Selected passage
1.17.48 – 1.19.25 – Handling Weakness in Others
In the third scene we catch the end of the Santa Anita race where for the first time Seabiscuit loses. The trainer is livid with the jockey and demands an answer, especially as this was the very competitor that he warned him about. In this heated confrontation the truth emerges – the jockey is blind in his right eye and simply didn’t see the competition until it was too late. Tom Smith is mad. “He lied to us”, he says to Charles Howard, the owner. This is hard for Tom. When he and Howard first meet each other in that first scene Howard asks him, “Do you always tell the truth?” “I try to”, is his response. Truth for Tom is an important value. He has many weaknesses but this is not one of them. But it is Red’s.

This young jockey knows he has a lot against him without disclosing his blindness in one eye too. So he keeps it hidden until it costs him the race. People lie for all kinds of reasons. Sometimes the intension is to deceive – to get one over on others. But many times it is out of fear; fear of what people will think; fear of what they will do or not do; fear that things will never be the same when others find out the truth. And so they remain imprisoned in their world of secret pain. Howard’s response is full of grace, “It’s OK Tom”. And then he quotes back to this trainer the very words he used when they first met, “You don’t throw away a life just because it’s beat up a little”. His words have come back to him; the grace that he so desperately wanted in his own life is now needed by someone else. And he is being challenged to be the channel for that grace. The challenge is that the young jockey Red needs grace in an area where Tom is strong – telling the truth.

The ultimate test of maturity as a believer is when we are able to give people the same measure of grace and forgiveness we have received, Matt 18. It’s easy to have compassion on those who share our own weaknesses, but what about those whose weakness happens to be our strength? What do we do then? The temptation is to become judgemental, to be angry, to hold a grudge. Jesus commands us to forgive – up to seventy times seven.

1.56.00 – 1.59.05 – Just let him Ride!
Just before our final scene both the horse and rider have become lame. Yet through the patient care of the trainer, once again Seabiscuit recovers and rides in races again. The road to recovery for his jockey, Red Pollard, is longer and so Red allows an old friend to take his place as the new rider. The horse goes on to win. But then the opportunity comes to enter Seabiscuit into the Santa Anita race. The very race that Red lost. The young jockey wants a chance to ride again – especially in this race. He wants to prove himself. Howard is reluctant to agree. He takes Red to see a doctor. The doctor says the slightest knock could break the leg and do irreparable damage. Howard is scared. He talks to the replacment jockey who makes an insightful comment, “It’s better to break a mans leg than to break his heart”. He talks to his wife who says, “Let him ride”. Desperately he tries to find someone who’ll agree with him – but he can’t.

List of tasks
- A) In the Seabiscuit film notes, why didn't the jockey see the competitor in the Santa Anita race until it was too late?
- B) Carry the Seabiscuit film notes forward from their last sentence.

Extracted records

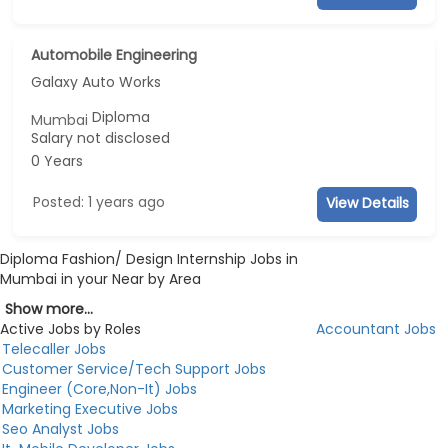
Automobile Engineering
Galaxy Auto Works
Diploma
Mumbai
Salary not disclosed
0 Years
Posted: 1 years ago
View Details
Diploma Fashion/ Design Internship Jobs in
Mumbai in your Near by Area
Show more...
Active Jobs by Roles
Accountant Jobs
Telecaller Jobs
Customer Service/Tech Support Jobs
Engineer (Core,Non-It) Jobs
Marketing Executive Jobs
Seo Analyst Jobs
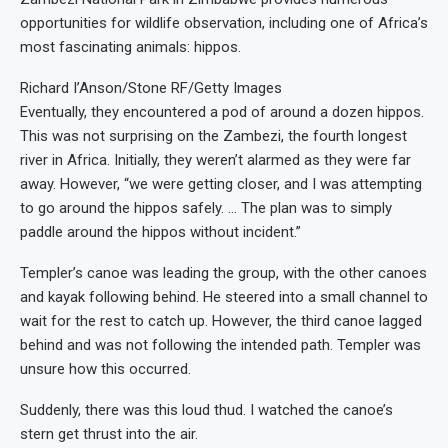
opportunities for wildlife observation, including one of Africa’s
most fascinating animals: hippos.
Richard I’Anson/Stone RF/Getty Images
Eventually, they encountered a pod of around a dozen hippos.
This was not surprising on the Zambezi, the fourth longest
river in Africa. Initially, they weren’t alarmed as they were far
away. However, “we were getting closer, and I was attempting
to go around the hippos safely. … The plan was to simply
paddle around the hippos without incident.”
Templer’s canoe was leading the group, with the other canoes
and kayak following behind. He steered into a small channel to
wait for the rest to catch up. However, the third canoe lagged
behind and was not following the intended path. Templer was
unsure how this occurred.
Suddenly, there was this loud thud. I watched the canoe’s
stern get thrust into the air.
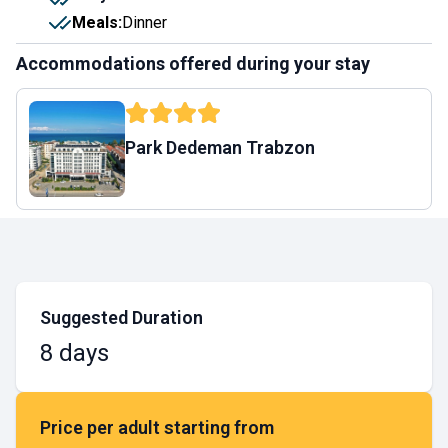
Meals
:
Dinner
Accommodations offered during your stay
Park Dedeman Trabzon
Suggested Duration
8 days
Price per adult starting from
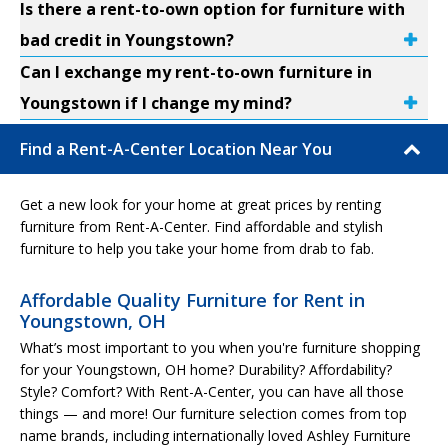
Is there a rent-to-own option for furniture with
bad credit in Youngstown?
Can I exchange my rent-to-own furniture in
Youngstown if I change my mind?
Find a Rent-A-Center Location Near You
Get a new look for your home at great prices by renting
furniture from Rent-A-Center. Find affordable and stylish
furniture to help you take your home from drab to fab.
Affordable Quality Furniture for Rent in
Youngstown, OH
What’s most important to you when you're furniture shopping
for your Youngstown, OH home? Durability? Affordability?
Style? Comfort? With Rent-A-Center, you can have all those
things — and more! Our furniture selection comes from top
name brands, including internationally loved Ashley Furniture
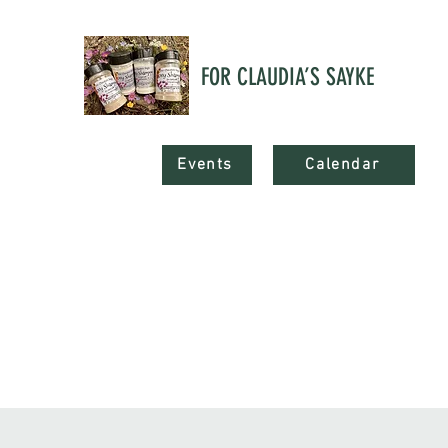
FOR CLAUDIA’S SAYKE
Events
Calendar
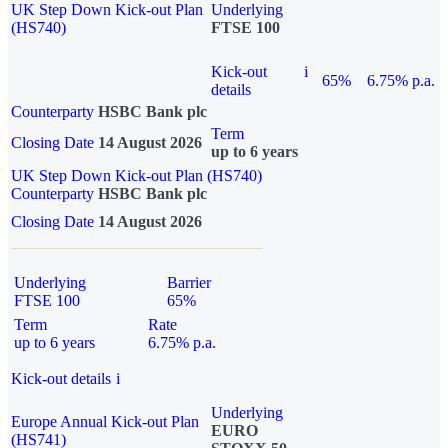
UK Step Down Kick-out Plan
Underlying
(HS740)
FTSE 100
Kick-out
i
65%
6.75% p.a.
details
Counterparty
HSBC Bank plc
Term
Closing Date
14 August 2026
up to 6 years
UK Step Down Kick-out Plan (HS740)
Counterparty
HSBC Bank plc
Closing Date
14 August 2026
Underlying
Barrier
FTSE 100
65%
Term
Rate
up to 6 years
6.75% p.a.
Kick-out details
i
Underlying
Europe Annual Kick-out Plan
EURO
(HS741)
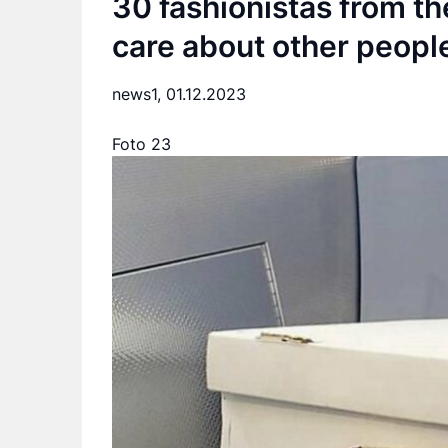
30 fashionistas from t
care about other people
news1,
01.12.2023
Foto 23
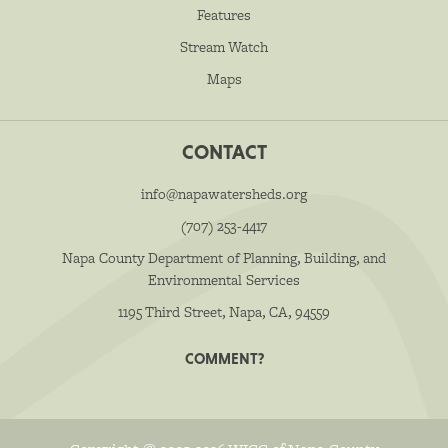
Features
Stream Watch
Maps
CONTACT
info@napawatersheds.org
(707) 253-4417
Napa County Department of Planning, Building, and
Environmental Services
1195 Third Street, Napa, CA, 94559
COMMENT?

Results of the tasks
- A) He is blind in his right eye.

- B)
For the real issue for this wealthy millionaire is his fear of losing this young man. It is his own loss he finds hard to handle. He has already lost a son. The pain is still present. Can he really face that kind of loss again? This is the agonising question of his heart. And so his reluctance is not really about Red’s well being, it’s about his own. Sometimes in life we hold back from allowing those we love to adventurous, even dangerous things, not because of what we truly fear will happen to them but because of what we fear will happen to us. This is no way to live. It is fear based, not faith based. We have to learn to let go of people we love and trust them into God’s care. Not to do this is to choose a path of fear, control and manipulation. This doesn’t build trust. It tears it down.

Howard faces his fear and agrees. And Red and Seabiscuit go on to win the Santa Anita race. Despite the brokenness of all these people they achieve greatness together. It’s a truly inspiring story. For like them we too are broken people. But this does not disqualify us from being used by God. Rather we become a testament to the grace of God; for He always chooses the despised and weak things of this world to confound the wise and bring to nothing the things that are, 1Cor 1.27-28. Watch this movie and be inspired!